Figure 2 provides a geographic perspective of the trends in the “perfect data” analog both for the raw input data (Figure 2a) and for the data homogenized by the default version of the algorithm (Figure 2b). The trends were calculated by interpolating the annual temperature values to a 0.25 × 0.25 degree grid and then calculating the trend for each grid box as described by Menne et al. . The default version of the algorithm essentially preserves the pattern of trends although there appears to be some minor smoothing of the spatial pattern. Nevertheless, in the case of “perfect data,” no version of the pairwise algorithm makes unwarranted adjustments sufficient to move the average CONUS trend away from the true trend, and the average series produced by the 100 randomized versions of the algorithm are indistinguishable from those based on the raw input data (see auxiliary material).
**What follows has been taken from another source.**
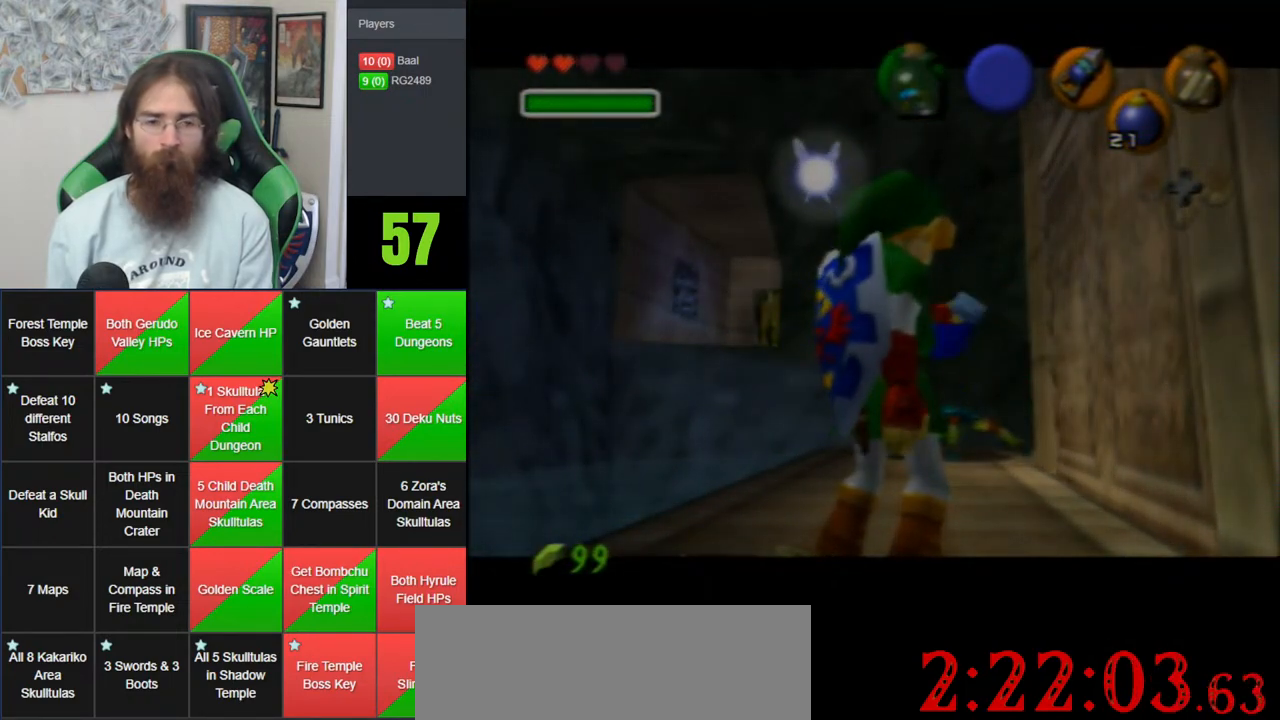
{"dt_ms": 500, "buttons": [], "left_stick": "up-right", "events": []}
 In the “Big breaks, perfect metadata” case, the unadjusted input data are characterized by a noisy, heterogeneous field of trends caused by the imposition of random breaks in the network throughout the series. As shown in Figure 3a, the impact is a mix of trends with positive and negative biases. In this case, the default algorithm comes close to reproducing the true spatial pattern and magnitude of trends (Figures 3b and 3c), which is expected given that the timing of all breaks is known. Nevertheless, some randomized versions of the algorithm do not make use of the metadata and treat all breaks as undocumented. Further, the use of a significance test when estimating the magnitude of each break means the recovery of the true climate signal from the input data is not necessarily perfect. However, since there is not an overall bias associated with the imposed errors, the randomized versions of the algorithm all produce CONUS average trends that do not deviate substantially from the true background trend (Figure 4) and there is no sign preference to the potential residual error.
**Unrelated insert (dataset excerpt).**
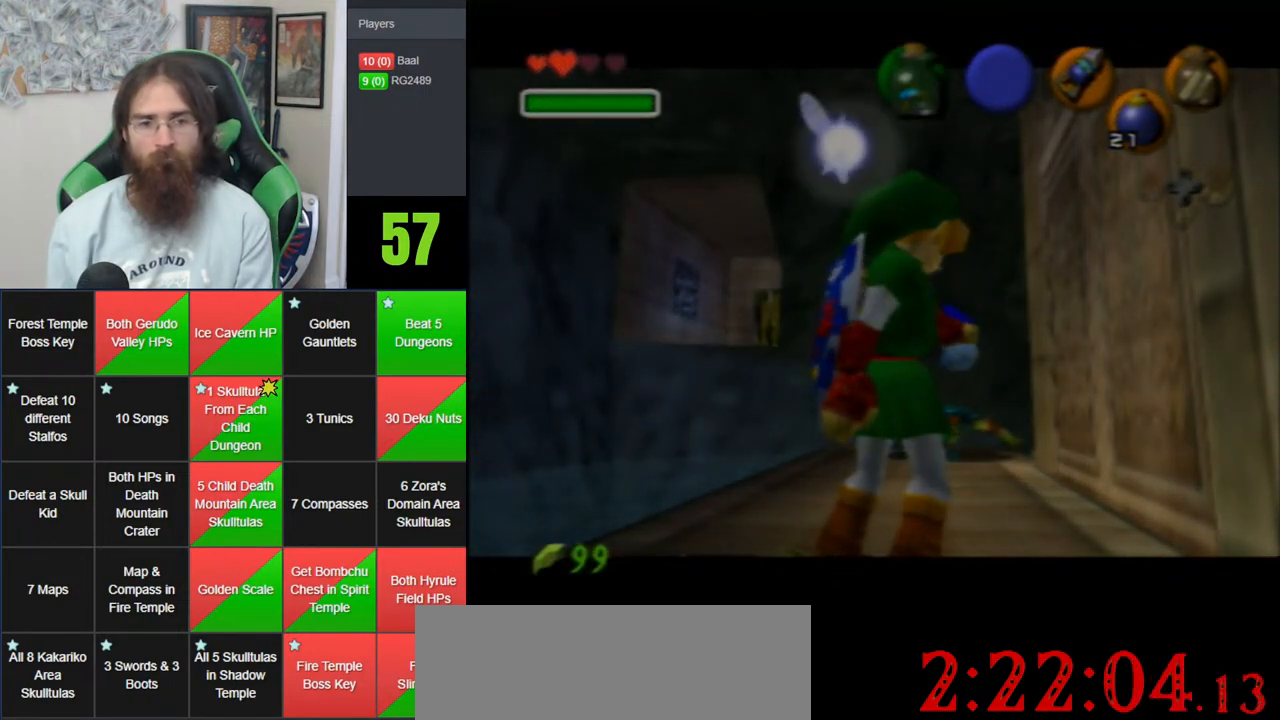
{"dt_ms": 500, "buttons": [], "left_stick": "center", "events": [[133, "left_stick", "center"]]}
 In the “Mixed break sizes, some clustering” analog, errors are clustered in time (between 1915 and 1975 and somewhat more heavily from 1915 to 1945), and a sign preference is present in the errors. In this case, the homogenized trends since 1900 and since 1950 from the ensemble are all greater than the raw input trend (Figure 5), an indication that the algorithm is accounting for the sign bias in the imposed errors during the periods when the errors are concentrated.
 In the “Clustering and sign bias” family of analogs, the imposed errors exhibit an even larger sign preference and are more clustered in time, including nearer to the end of the series, which biases average trends for all periods since 1900. The impact of the sign bias on the raw input trends for the full period can be seen in Figure 6. Relative to the true values (Figure 6b) a larger number of trends are too high rather than too low in the unadjusted data (Figure 6a). Nevertheless, the default version of the pairwise homogenization algorithm comes close to reproducing both the magnitude and pattern of the underlying temperature trends (Figure 6c) in spite of the sign preference. As shown in Figure 7, all randomized versions of the algorithm produce homogenized series that bring the CONUS average closer to the true value for all trend periods, with some algorithm configurations, including the default version, yielding results very close to “truth” - moving the trend more than 95% percent toward the true climate signal. In particular, the impact of the pervasive positive errors seeded in 70% of the analog series after 1980 is reduced by all ensemble members. Notably, the potential residual error is essentially one-tailed in this case; there is a low probability of overcompensating for the bias changes by a small amount.
Figure 8 provides a summary overview of the “Clustering and sign bias” family of analogs (and additional time series are provided as auxiliary material). Because each of these four analogs was seeded with identical errors, any difference in homogenization performance for a particular ensemble member is a function only of the presence or absence of a forced response component and the timing and patterns of natural internal variations simulated by the various underlying models. Results indicate that while the efficiency of individual members is somewhat dependent on the nature of the underlying climate signal and covariance structure, the relative performance of each member measured by the degree to which the true trend is recovered remains largely unchanged from analog to analog within the family. In other words, the performance of any particular version of the algorithm appears to be largely—but not completely–invariant of underlying climate signal as shown in Figure 9. Moreover, a comparison of Figures 4, 7, and 8 also suggests that the underlying error structure is a more fundamental consideration in the ability of the algorithm to retrieve the true underlying climate signal rather than the nature of the climate signal itself. In light of this, it may be possible to choose a number of pairwise algorithm configurations that should be expected to be relatively good performers under a wide variety of error characteristics.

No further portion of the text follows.